Siento una antiquísima fascinación por Barcelona, desde antes de la adolescencia. Gracias a la radio: se escuchaban mejor junto al barranco de San Felipe, entre La Vera y La Asomada, las emisoras que venían de allí. Esa es, como he contado aquí, la raíz de mi pasión por el Barça y, por ende, de mi afición irrefrenable al fútbol, que tantas oportunidades me ha dado para ser algo más feliz (¡o más desdichado!) en la vida.

Así que siempre que puedo vuelvo a Barcelona. Una ciudad bellísima; con graves problemas, con soluciones imaginativas; se abrió al mundo desde antiguo, y arrostró las sucesivas crisis y se rehízo en medio de dificultades que ya vio Miguel de Cervantes en su memorable Quijote.

Ahora, como es evidente, vive un momento político difícil de sobrellevar o de entender si no se tiene la mente capaz de concebir que las ideas de los otros no son despreciables sino motivo de discusión y de contraste.

Barcelona, pues, es ahora no sólo símbolo de lo que fue, desde el Quijote a la mejor parte del siglo XX, su apertura a Europa y a América, su liberalidad inteligente, su modernización acelerada; es, también, el centro mismo del procès independentista cuyas circunstancias debo respetar pero cuyos objetivos no comparto en absoluto.
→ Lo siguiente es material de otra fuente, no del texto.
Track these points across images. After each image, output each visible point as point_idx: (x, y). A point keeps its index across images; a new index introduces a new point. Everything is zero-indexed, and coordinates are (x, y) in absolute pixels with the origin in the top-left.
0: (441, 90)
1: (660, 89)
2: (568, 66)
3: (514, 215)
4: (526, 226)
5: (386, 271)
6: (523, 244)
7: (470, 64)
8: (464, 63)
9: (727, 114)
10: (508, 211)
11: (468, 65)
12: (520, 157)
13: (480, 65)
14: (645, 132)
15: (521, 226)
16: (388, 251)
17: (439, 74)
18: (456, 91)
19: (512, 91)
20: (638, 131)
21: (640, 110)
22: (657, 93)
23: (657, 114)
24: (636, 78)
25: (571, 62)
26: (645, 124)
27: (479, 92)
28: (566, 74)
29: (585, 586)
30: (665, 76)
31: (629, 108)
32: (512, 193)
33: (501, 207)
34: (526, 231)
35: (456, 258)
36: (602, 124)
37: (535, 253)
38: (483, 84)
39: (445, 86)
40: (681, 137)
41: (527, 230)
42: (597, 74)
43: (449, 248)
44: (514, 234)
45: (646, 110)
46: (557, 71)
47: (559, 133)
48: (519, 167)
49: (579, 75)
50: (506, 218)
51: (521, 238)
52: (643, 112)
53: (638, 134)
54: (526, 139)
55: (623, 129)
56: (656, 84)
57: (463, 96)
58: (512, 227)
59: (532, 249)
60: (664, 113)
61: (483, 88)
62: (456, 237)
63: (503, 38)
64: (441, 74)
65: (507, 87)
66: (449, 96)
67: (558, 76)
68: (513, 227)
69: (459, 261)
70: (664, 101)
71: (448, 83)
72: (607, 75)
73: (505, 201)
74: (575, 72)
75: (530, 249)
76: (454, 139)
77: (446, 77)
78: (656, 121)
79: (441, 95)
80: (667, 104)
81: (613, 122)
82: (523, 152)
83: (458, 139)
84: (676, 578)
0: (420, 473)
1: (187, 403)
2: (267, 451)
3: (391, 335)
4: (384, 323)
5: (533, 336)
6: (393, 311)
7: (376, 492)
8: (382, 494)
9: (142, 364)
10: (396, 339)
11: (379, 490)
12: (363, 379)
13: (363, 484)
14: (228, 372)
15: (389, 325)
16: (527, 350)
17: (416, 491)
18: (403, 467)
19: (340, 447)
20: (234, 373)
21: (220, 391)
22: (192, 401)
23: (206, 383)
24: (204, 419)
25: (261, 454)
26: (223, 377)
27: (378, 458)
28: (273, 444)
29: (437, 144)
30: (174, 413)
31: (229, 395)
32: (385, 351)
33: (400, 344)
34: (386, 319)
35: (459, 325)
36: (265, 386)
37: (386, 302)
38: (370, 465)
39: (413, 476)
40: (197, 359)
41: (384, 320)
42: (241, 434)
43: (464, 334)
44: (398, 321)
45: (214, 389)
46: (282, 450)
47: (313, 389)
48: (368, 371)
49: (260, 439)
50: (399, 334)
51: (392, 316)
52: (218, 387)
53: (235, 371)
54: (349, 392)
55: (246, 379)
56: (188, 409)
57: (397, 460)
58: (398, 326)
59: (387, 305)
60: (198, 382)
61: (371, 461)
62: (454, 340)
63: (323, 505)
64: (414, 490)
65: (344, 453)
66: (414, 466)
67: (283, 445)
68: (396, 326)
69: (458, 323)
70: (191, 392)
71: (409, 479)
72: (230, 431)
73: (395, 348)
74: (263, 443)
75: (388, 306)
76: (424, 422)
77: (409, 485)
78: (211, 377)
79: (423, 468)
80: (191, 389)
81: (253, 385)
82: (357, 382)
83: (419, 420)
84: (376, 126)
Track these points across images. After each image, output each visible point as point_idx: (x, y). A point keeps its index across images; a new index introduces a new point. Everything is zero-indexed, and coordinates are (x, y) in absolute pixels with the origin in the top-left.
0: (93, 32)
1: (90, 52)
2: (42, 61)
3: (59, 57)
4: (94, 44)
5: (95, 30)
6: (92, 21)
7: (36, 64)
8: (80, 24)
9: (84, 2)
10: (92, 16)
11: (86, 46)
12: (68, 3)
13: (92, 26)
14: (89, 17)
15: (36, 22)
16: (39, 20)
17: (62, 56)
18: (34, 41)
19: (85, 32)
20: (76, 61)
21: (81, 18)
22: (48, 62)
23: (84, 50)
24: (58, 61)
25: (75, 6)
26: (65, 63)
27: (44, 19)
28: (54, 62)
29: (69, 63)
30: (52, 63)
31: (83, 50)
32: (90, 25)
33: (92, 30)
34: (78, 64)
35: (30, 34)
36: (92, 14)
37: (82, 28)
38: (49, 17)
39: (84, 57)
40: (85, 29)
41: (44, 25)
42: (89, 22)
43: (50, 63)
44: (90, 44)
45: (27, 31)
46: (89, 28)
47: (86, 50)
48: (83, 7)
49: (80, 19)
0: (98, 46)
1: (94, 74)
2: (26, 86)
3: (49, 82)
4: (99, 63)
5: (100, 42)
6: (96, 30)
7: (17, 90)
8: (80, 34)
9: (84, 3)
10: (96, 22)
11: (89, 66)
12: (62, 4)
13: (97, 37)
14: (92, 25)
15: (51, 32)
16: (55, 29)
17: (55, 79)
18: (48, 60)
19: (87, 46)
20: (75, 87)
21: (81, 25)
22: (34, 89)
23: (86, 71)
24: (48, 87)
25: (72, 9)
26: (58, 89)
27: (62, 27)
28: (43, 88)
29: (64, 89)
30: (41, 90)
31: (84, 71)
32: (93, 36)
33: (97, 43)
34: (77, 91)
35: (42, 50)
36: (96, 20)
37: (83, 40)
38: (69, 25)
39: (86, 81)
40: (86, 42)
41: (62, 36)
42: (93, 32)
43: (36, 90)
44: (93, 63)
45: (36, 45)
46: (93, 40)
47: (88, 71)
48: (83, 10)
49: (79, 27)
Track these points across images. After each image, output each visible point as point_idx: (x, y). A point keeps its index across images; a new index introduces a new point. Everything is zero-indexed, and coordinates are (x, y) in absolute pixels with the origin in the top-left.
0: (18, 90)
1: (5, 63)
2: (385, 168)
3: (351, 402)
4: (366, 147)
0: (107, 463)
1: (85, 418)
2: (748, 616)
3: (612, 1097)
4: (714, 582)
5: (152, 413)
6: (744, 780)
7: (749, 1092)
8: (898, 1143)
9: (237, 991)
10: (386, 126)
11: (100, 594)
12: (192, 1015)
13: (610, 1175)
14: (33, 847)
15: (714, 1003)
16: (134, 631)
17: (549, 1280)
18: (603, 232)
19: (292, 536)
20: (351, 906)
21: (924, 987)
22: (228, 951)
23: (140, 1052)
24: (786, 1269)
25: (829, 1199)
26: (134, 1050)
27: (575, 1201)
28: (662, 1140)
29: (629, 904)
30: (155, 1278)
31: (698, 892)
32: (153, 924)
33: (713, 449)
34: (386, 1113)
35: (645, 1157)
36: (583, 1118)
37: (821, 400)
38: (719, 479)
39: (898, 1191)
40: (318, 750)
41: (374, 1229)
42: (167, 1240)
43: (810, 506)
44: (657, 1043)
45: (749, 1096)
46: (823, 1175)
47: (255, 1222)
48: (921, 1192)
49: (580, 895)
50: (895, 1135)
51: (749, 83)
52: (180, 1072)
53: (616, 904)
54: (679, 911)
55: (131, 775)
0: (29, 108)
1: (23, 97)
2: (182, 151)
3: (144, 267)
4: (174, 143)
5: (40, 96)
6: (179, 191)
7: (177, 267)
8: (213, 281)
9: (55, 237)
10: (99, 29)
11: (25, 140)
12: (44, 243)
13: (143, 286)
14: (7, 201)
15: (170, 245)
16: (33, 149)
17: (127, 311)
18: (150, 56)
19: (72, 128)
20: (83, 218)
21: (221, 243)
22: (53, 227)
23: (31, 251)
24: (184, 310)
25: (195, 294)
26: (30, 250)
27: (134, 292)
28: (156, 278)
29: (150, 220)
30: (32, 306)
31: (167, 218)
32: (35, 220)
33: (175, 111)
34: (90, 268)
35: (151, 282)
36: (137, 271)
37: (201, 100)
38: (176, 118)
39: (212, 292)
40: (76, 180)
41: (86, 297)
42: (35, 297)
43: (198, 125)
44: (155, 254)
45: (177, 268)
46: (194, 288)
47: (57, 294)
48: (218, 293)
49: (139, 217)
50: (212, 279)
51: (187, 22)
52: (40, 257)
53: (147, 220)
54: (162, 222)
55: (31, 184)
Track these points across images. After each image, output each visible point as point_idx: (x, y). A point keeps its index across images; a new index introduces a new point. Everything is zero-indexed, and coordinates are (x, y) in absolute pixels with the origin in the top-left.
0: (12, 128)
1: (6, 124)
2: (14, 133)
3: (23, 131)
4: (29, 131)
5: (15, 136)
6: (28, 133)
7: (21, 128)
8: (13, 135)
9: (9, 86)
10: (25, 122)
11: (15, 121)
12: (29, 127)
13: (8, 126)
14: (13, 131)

Hay algo más que afecta ahora a Barcelona, gracias a la explosión de su imagen internacional, debida en gran parte a aquellas olimpiadas de 1992 que, por cierto, fueron concebidas y ejecutadas por el ayuntamiento del socialista Maragall en las postrimerías de la Transición que dirigió, desde 1982, Felipe González.

Esa explosión internacional de la imagen de Barcelona ha atraído a millones y millones de turistas, cuya difícil canalización ha convertido al extranjero en un ente sospechoso en la Ciudad Condal.

Esta es una curiosa circunstancia. Los que defienden que entren en España los extranjeros, por otras vías, cuestionan que vengan extranjeros por esta vía del turismo. El turismo es un fenómeno mundial que tiene que ver con los avances de la comunicación aérea o marítima, con las oportunidades de abaratamiento de esos viajes en cualquier medio; Barcelona es un punto de llegada muy propicio, no sólo por la belleza de la ciudad, sino porque a ella se puede llegar por todos los medios de transporte que podemos concebir. Desde el avión y el coche al tren y al barco. ¡Y hasta a pie se puede venir a Barcelona desde cualquier parte del mundo!

Sin embargo, hay en Barcelona la fabricación paulatina, pero implacable, de una campaña que alienta al turista, al extranjero, a no venir. Naturalmente no voy a decir que esta sea una expresión de xenofobia, pero se lo parece. Si nos parece fatal el numerus clausus para el extranjero, ¿por qué nos ha de parecer bien el numerus clausus para el turista? ¿Dónde va el turista que quiere venir a Barcelona? ¿Lo mandamos a Teruel, o a La Coruña? ¿Hacemos más caro el desplazamiento, le impedimos la estancia?

Entre nosotros, en Canarias, el turismo fue aumentando a medida que se hicieron hoteles, paquetes de viajes que favorecían el destino del sol y de la playa (y de los montes, y de los jardines). En algún momento, por ejemplo en Lanzarote, la sobreabundancia de coches, de plazas hoteleras, así como el exceso de carreteras, convirtieron la Isla en un monstruo, como el monstruo que son ahora las aglomeraciones en centros turísticos de toda Canarias, especialmente en los sures de las dos islas mayores.

El reto es la planificación de la oferta; Barcelona quiere decirle a los turistas que no vengan. Pero los hoteles existen, las vías de comunicación no se han obturado. Las alternativas no existen, o no se ponen de manifiesto. ¿Cómo le dices a alguien que vive en Kuala Lumpur que a Barcelona no se puede ir?

Los numerus clausus los carga el diablo. Cuidado con el diablo.